Predarossa - Rifugio Ponti
Dati:
Dislivello: 600m
Durata: 2h 20'
Impegno Fisico: Normale
Difficoltà: E, anche se un punto potrebbe essere EE
Descrizione:
La via più semplice per raggiungere il rifugio Ponti parte da Predarossa, una piana/torbiera creata dal ritiro dei ghiacciai. Predarossa è facilmente raggiungibile grazie ad una strada asfaltata che sale dal paese di Filorera; la strada è a pagamento 12€ giornalieri e bisogna prestare attenzione a dove si può acquistare il pass, sino alle 7 di mattina e per tutta la notte, il pass è acquistabile presso una macchinetta all'imbocco della strada, negli altri orari la macchinetta non eroga alcun pass e siamo costretti ad acquistarlo presso gli esercenti di Filorera.

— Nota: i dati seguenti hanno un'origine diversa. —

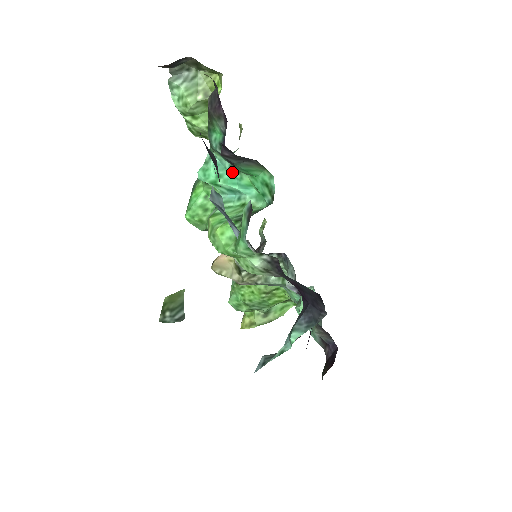
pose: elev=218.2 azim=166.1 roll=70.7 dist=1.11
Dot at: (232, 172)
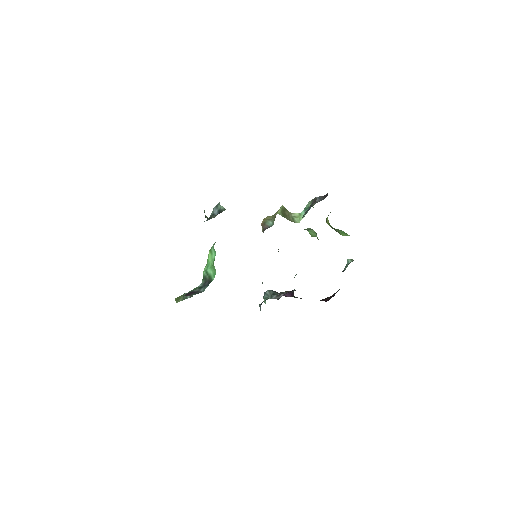
Dot at: occluded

Il pass deve essere esposto sul cruscotto della propria autovettura.
La strada per salire è stretta, ma visto che passano veramente pochi autoveicoli è agevole da affrontare, giunti a Predarossa, dove termina la strada asfaltata, troveremo un ampio posteggio dove lasciare le auto.

Una volta posteggiato e preparatoci non troveremo delle grandi indicazioni sul sentiero da seguire per arrivare al rifugio, noi staremo a destra guardando il disgrazia sino ad arrivare in prossimità del torrente che percorreremo parallelamente.

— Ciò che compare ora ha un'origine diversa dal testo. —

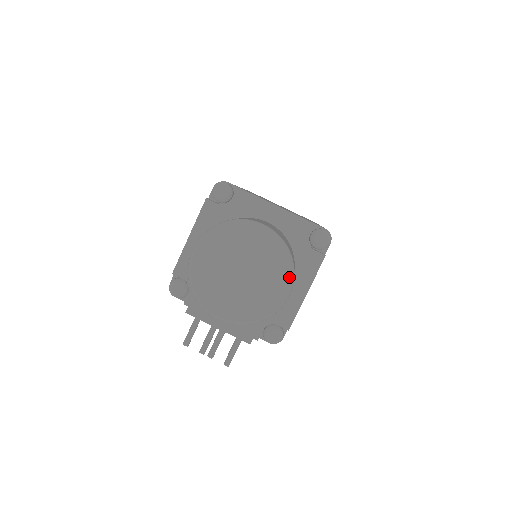
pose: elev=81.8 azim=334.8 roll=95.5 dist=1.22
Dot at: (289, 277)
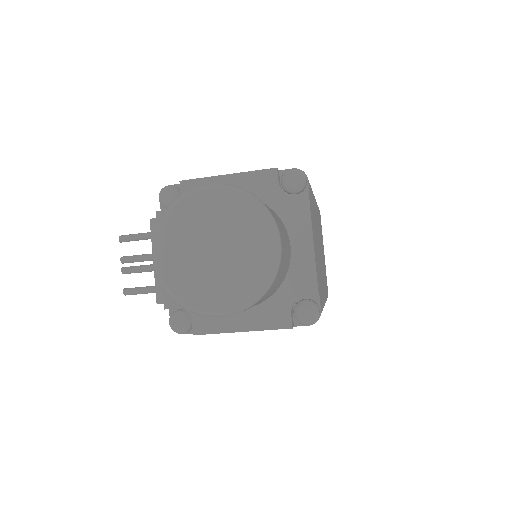
Dot at: (241, 304)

Questa prima parte di percorso non presenta pendenze, anzi percorreremo un lungo pianoro che ci farà oltrepassare le torbiere utilizzando anche dei molteplici ponticelli in legno.

Predarossa è divisa in due piani, uno inferiore, quello da cui siamo partiti, ed uno superiore, divisi da un breve tratto di salita. Il sentiero fatta eccezzione per i tratti pianeggianti è caratterizzato sempre da pendenze impegnative di continui gradoni rocciosi, tra il primo piano ed il secondo piano troviamo proprio un breve tratto di circa 15' dove le pendenze sono alte e saliamo questi continui gradoni, inoltre i rigagnoli sono molteplici ed il sentiero è molto scivoloso in alcuni punti.

Una volta superato anche il piano superiore, saremo costretti a superare un torrente, in modo non molto agievole, infatti non troviamo molti appoggi, inoltre dovremo affrontare alcuni sfasciumi rocciosi, prima di iniziare ad affrontare la ripida salita che ci conduce sino al rifugio. La salita è impegnativa dal punto di vista delle pendenze, ma anche per via del sentiero, sempre a gradoni, dove in alcuni punti saremo costretti ad utilizzare anche le mani.

Solo in questa parte il sentiero in alcuni frangenti potrebbe essere classificato come EE, inoltre solo in 1/2 punti chi soffre di vertigini potrebbe ritrovarsi in difficoltà. Noi continuiamo a salire ed alla nostra destra possiamo vedere anche le morene lasciate dai ghiacciai.

Dopo circa 1h e 45' di salita siamo finalmente in grado di vedere il rifugio, ma la salita continuerà imperterrita e saliremo con pendenze elevate e sempre su questi gradoni naturali.

Solo appena prima di raggiungere il rifugio affronteremo una breve discesa e successiva salita che ci condurranno prima allo spazio per l'atterraggio dell'elicottero e poi al rifugio, con il Disgrazia che ci fa da sfondo.